**What needs to be done**:
Find every line in the items below that contains the word "chúng" and copy each of those lines. Case counts.

**Excerpted data**:

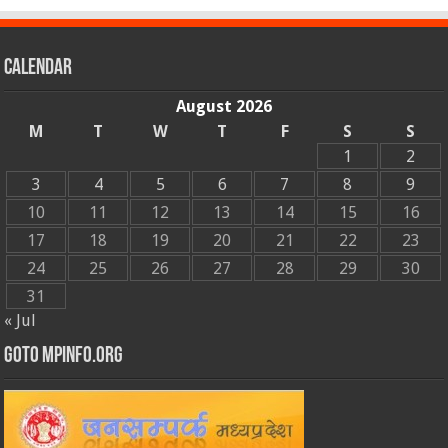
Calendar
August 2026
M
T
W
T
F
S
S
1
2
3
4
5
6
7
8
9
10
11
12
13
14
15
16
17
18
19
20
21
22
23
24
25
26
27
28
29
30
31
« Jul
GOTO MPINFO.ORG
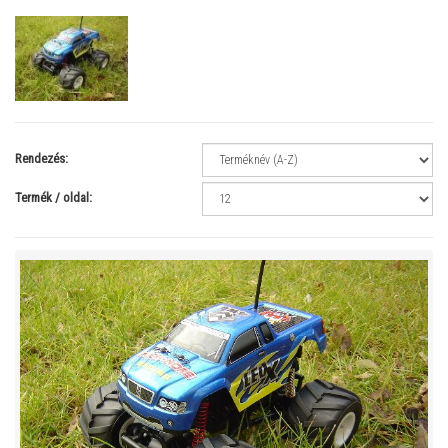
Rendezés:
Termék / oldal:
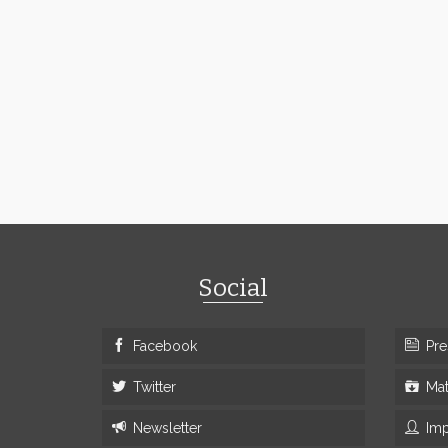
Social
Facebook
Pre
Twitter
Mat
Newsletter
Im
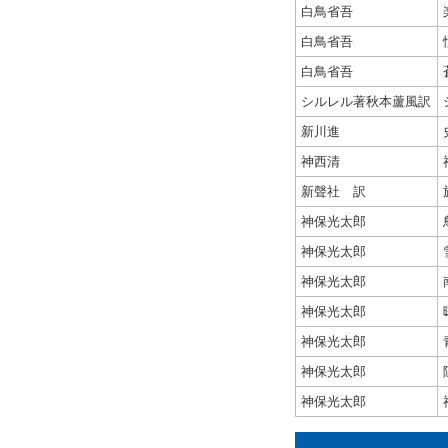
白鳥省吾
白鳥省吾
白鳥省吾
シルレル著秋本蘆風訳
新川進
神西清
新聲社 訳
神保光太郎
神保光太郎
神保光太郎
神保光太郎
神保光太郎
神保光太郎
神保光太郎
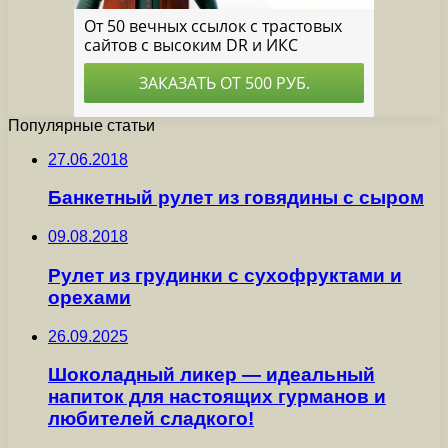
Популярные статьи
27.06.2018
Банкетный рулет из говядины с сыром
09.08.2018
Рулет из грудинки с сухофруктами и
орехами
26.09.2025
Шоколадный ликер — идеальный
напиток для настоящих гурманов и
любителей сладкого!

==

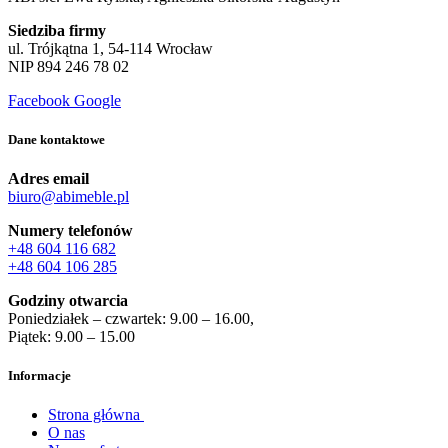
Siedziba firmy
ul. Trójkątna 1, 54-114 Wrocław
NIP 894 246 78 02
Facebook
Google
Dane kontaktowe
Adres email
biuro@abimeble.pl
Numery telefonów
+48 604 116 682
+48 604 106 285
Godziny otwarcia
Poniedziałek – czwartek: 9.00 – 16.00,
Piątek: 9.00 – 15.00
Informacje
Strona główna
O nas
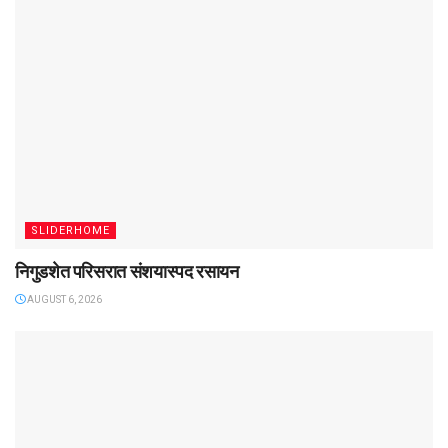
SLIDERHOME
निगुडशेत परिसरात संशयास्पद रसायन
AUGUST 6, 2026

...

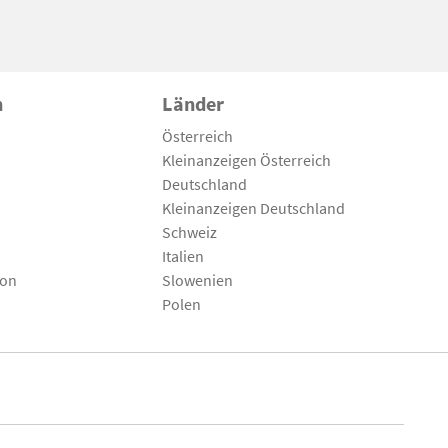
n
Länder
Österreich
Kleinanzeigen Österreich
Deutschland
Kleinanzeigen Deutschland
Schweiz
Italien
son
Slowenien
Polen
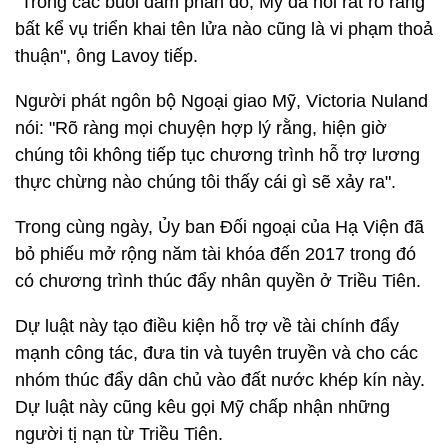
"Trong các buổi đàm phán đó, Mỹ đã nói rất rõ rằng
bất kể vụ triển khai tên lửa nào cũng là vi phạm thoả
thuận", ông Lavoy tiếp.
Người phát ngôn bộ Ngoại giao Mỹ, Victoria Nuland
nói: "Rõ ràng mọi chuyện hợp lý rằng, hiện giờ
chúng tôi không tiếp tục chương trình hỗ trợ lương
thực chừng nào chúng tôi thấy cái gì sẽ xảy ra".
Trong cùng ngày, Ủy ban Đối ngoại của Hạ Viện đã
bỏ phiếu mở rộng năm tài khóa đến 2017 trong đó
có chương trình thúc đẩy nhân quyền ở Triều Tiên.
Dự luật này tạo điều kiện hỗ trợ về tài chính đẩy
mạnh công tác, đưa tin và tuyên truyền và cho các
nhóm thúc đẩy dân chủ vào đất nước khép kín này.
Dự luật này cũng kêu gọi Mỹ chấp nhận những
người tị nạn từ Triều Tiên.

**Solution to this problem**:
chúng tôi không tiếp tục chương trình hỗ trợ lương
thực chừng nào chúng tôi thấy cái gì sẽ xảy ra".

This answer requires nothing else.